§ **EXERCISE PROMPT**: Whenever the word "CROSS" turns up in a line of the data below, copy that line.

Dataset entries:
▼

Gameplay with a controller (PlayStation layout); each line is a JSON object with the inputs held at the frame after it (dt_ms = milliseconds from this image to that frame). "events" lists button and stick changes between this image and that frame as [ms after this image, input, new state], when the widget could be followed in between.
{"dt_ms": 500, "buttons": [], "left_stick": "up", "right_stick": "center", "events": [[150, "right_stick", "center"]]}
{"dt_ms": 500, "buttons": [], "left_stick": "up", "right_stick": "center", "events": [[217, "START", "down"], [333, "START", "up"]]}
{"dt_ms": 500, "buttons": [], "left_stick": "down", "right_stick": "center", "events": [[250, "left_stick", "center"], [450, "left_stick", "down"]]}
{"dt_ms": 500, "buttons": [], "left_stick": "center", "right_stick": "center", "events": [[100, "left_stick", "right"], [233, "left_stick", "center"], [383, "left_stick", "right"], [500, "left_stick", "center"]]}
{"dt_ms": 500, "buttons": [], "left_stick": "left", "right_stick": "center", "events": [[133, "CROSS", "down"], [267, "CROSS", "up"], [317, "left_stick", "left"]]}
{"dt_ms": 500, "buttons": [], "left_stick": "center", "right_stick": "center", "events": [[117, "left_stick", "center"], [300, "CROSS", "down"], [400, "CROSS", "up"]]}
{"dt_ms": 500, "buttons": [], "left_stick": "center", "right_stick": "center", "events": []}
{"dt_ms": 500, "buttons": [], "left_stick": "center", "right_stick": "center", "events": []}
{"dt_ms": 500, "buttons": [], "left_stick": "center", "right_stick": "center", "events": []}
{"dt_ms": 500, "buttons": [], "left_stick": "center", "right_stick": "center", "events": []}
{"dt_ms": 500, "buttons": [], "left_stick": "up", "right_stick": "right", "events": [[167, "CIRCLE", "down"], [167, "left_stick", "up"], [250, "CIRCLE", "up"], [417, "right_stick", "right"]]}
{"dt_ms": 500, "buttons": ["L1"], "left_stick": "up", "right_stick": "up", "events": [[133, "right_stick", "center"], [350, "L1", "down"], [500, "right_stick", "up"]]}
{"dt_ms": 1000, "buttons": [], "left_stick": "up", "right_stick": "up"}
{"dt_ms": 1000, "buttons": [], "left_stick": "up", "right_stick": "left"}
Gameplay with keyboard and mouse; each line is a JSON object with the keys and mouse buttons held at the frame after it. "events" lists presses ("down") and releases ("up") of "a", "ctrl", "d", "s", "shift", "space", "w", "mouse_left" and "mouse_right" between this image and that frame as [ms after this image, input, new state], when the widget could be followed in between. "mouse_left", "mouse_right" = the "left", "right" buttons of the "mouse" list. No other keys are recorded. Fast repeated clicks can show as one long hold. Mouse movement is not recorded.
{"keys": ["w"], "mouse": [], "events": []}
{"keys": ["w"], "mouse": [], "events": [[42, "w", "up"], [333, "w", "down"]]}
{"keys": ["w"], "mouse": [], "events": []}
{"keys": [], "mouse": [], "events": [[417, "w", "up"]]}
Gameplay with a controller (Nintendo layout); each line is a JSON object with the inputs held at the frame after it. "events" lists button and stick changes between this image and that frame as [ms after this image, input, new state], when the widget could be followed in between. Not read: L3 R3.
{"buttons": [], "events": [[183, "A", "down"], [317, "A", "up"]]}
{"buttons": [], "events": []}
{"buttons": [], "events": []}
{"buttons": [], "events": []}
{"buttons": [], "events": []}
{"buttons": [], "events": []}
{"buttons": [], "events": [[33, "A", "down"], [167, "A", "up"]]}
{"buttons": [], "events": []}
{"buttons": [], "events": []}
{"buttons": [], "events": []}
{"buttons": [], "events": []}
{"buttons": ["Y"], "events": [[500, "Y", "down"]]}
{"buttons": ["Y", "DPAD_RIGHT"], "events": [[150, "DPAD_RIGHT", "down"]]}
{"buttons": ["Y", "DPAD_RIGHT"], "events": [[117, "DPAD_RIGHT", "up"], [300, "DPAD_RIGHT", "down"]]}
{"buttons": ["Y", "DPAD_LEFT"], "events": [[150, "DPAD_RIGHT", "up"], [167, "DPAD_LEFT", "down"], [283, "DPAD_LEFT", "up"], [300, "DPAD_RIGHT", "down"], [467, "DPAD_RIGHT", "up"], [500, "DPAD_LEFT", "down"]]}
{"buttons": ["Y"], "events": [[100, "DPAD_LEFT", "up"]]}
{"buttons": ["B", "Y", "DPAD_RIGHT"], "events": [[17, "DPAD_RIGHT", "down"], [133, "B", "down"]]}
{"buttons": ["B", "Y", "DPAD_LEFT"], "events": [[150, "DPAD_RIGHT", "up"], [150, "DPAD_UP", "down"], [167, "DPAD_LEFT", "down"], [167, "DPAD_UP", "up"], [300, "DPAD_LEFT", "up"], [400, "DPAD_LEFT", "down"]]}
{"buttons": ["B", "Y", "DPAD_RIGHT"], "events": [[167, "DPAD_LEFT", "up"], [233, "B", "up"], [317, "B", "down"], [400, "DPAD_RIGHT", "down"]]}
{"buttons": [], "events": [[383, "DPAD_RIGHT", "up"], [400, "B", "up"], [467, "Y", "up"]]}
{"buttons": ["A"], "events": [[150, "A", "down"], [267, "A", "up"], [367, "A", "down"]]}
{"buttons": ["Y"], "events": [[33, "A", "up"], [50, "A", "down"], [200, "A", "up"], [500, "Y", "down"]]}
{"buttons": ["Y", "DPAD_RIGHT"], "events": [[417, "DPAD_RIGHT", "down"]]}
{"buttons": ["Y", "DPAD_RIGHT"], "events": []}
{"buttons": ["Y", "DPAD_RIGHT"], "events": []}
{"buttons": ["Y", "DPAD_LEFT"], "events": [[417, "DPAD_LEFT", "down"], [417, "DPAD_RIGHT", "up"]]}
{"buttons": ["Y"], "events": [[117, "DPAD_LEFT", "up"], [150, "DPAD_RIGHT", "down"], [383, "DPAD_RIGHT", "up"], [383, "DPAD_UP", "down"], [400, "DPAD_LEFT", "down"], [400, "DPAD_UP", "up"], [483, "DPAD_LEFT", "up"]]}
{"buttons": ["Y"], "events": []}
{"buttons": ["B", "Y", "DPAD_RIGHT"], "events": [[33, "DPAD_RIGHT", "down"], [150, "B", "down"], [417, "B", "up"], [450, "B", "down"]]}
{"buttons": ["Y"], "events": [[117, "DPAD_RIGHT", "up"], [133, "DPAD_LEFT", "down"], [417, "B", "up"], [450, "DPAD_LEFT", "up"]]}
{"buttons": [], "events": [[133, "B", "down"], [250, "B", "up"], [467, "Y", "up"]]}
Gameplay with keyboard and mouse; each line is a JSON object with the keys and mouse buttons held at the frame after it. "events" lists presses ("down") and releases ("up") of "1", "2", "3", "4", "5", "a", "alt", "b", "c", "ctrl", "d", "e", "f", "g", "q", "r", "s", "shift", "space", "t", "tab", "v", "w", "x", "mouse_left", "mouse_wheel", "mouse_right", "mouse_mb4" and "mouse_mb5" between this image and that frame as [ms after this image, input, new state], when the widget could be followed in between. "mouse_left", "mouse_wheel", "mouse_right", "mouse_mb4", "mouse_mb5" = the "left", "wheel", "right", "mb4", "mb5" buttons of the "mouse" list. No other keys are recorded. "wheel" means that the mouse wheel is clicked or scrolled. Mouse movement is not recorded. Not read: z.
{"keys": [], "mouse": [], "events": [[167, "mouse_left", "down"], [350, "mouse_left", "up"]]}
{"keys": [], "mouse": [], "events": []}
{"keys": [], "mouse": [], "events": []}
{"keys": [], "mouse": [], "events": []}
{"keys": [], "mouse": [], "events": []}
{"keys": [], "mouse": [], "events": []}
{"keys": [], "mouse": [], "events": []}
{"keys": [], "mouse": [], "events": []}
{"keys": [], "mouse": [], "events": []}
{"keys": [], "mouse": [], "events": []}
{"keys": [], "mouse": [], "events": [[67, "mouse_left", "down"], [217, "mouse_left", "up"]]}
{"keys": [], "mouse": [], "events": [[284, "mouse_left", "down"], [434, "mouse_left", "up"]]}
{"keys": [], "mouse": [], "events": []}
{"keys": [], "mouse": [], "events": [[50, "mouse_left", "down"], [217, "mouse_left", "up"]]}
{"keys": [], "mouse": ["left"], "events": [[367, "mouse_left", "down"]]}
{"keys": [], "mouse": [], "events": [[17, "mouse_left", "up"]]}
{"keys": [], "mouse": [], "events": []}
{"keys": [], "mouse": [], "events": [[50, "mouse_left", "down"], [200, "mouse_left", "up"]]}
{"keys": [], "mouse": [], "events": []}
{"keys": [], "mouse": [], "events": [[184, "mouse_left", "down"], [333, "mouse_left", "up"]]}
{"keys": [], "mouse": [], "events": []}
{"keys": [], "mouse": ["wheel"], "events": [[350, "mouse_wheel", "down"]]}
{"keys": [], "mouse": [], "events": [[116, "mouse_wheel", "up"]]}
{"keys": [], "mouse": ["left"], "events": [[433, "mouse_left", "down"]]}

▲

§ **RESPONSE TO THIS EXERCISE**:
{"dt_ms": 500, "buttons": [], "left_stick": "left", "right_stick": "center", "events": [[133, "CROSS", "down"], [267, "CROSS", "up"], [317, "left_stick", "left"]]}
{"dt_ms": 500, "buttons": [], "left_stick": "center", "right_stick": "center", "events": [[117, "left_stick", "center"], [300, "CROSS", "down"], [400, "CROSS", "up"]]}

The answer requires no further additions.